At Two Sigma, we look for inspiration wherever we can, and academic papers are some of the richest sources out there. We love papers so much that we’re a Platinum Sponsor of the New York chapter of Papers We Love.
In addition to sponsoring, multiple Two Sigma employees have presented some of their favorite papers at Papers We Love meetups. Matt Adereth, one of our quantitative engineers, recently presented at the San Francisco chapter on a paper entitled A Scalable Bootstrap for Massive Data.
A key ingredient to our methodology is using statistics to understand the systems that we build and run, but few people consider the goodness of those statistics. In statistics, we are interested in calculating quantitative estimates of some (often unknown) distribution where we only have a small set of observed data. We use an estimator to calculate this estimate from the data. It is important to understand the quality of this estimator. Estimator Quality Estimators are a form of statistics about statistics that can be used to gain insight into the accuracy and precision of results.
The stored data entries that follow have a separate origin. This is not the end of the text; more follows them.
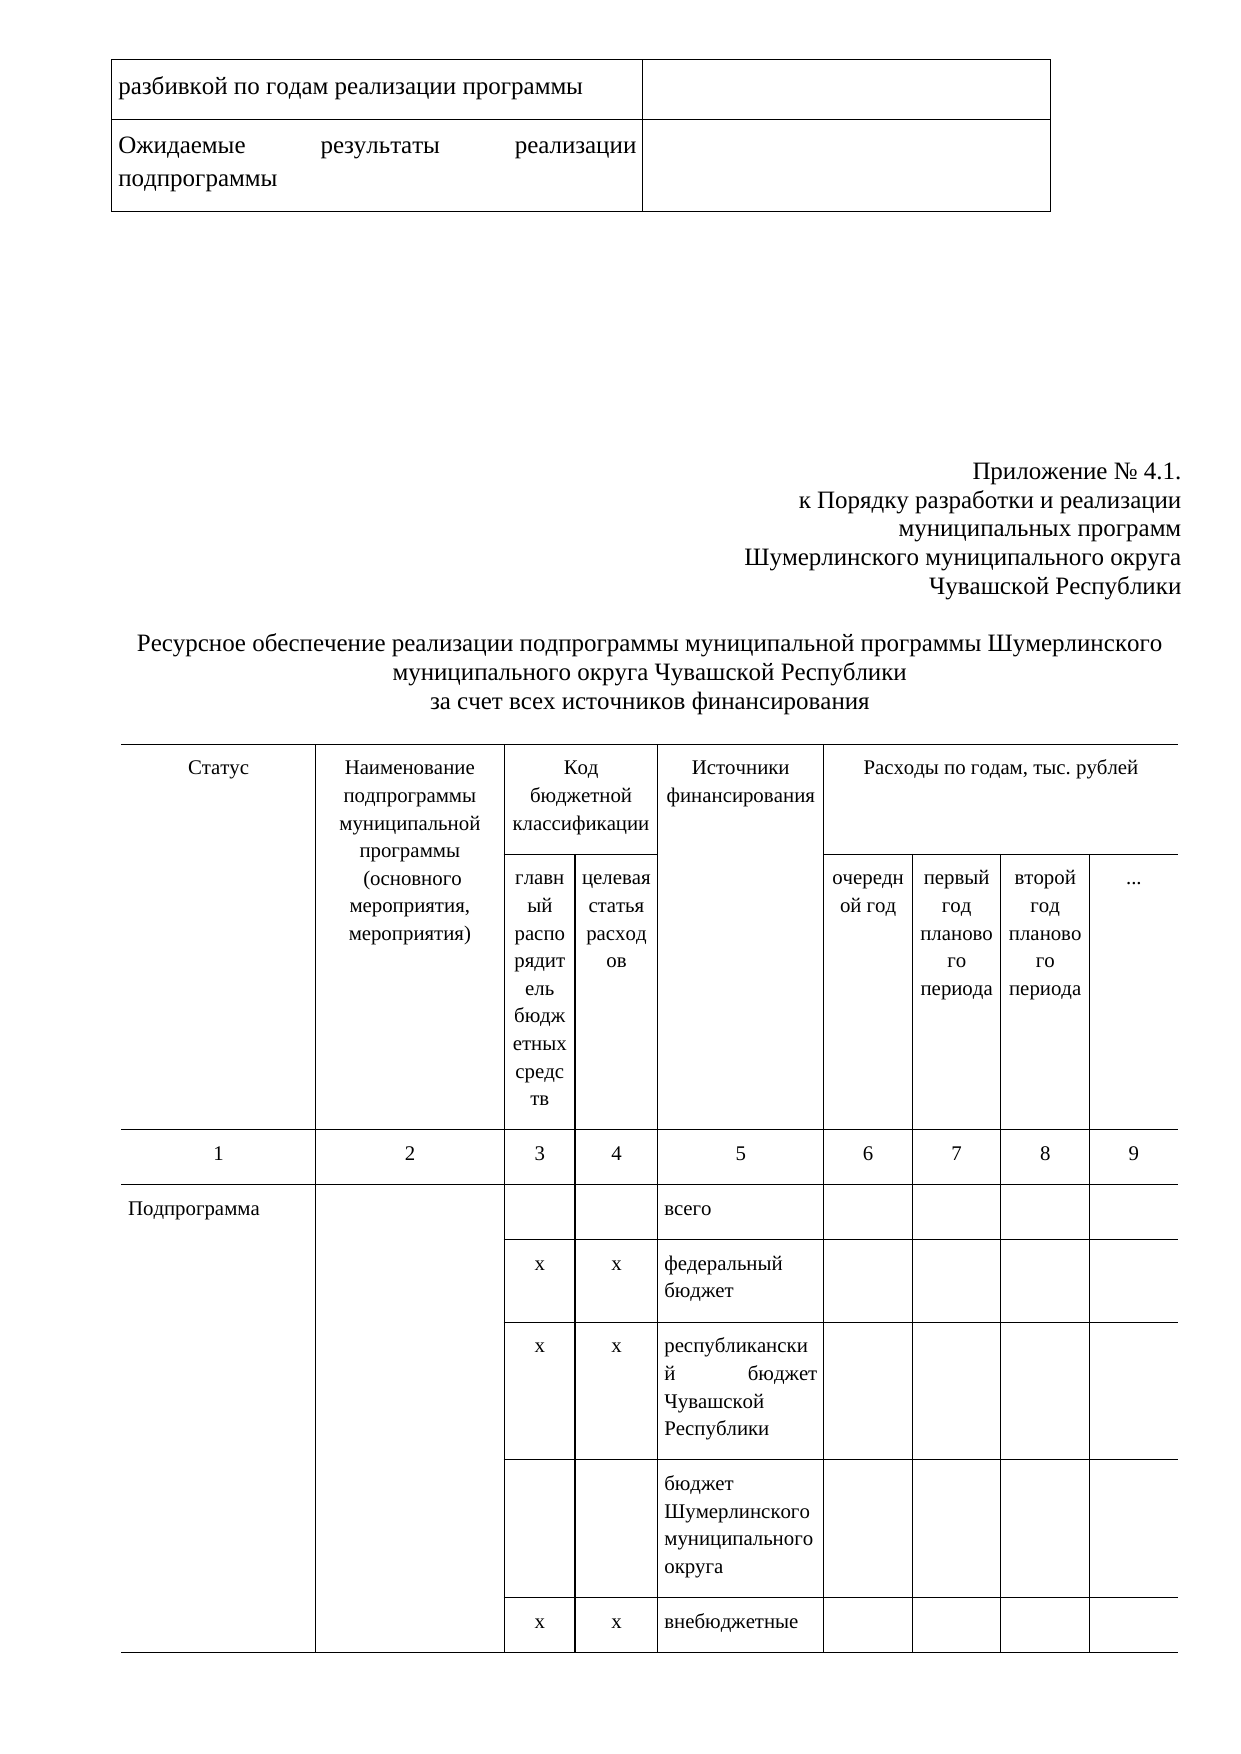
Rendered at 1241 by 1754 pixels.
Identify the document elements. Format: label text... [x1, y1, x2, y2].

table_cell 6 [824, 1130, 912, 1184]
table_cell [505, 1185, 574, 1239]
table_cell [913, 1185, 1000, 1239]
table_cell [1090, 1240, 1178, 1322]
table_cell [824, 1185, 912, 1239]
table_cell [658, 1460, 823, 1597]
table_cell второй год планового периода [1001, 855, 1089, 1129]
table_cell [1090, 1185, 1178, 1239]
table_cell x [576, 1240, 657, 1322]
table_cell 2 [316, 1130, 504, 1184]
table_header Наименование подпрограммы муниципальной программы (основного мероприятия, мероприятия) [316, 745, 504, 1129]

The formulas for computing these statistics involve some complex mathematics that only works for a select few statistics on a select few distributions. However, with the advent of computers, it turned out that there are some simple algorithms that use only basic algebra and can be used to compute them for any statistic on any distribution!
In this talk, Matt walks through the history of the solutions all the way from earliest algorithms from the 1940’s to the modern distributed approaches that can run on “big data.”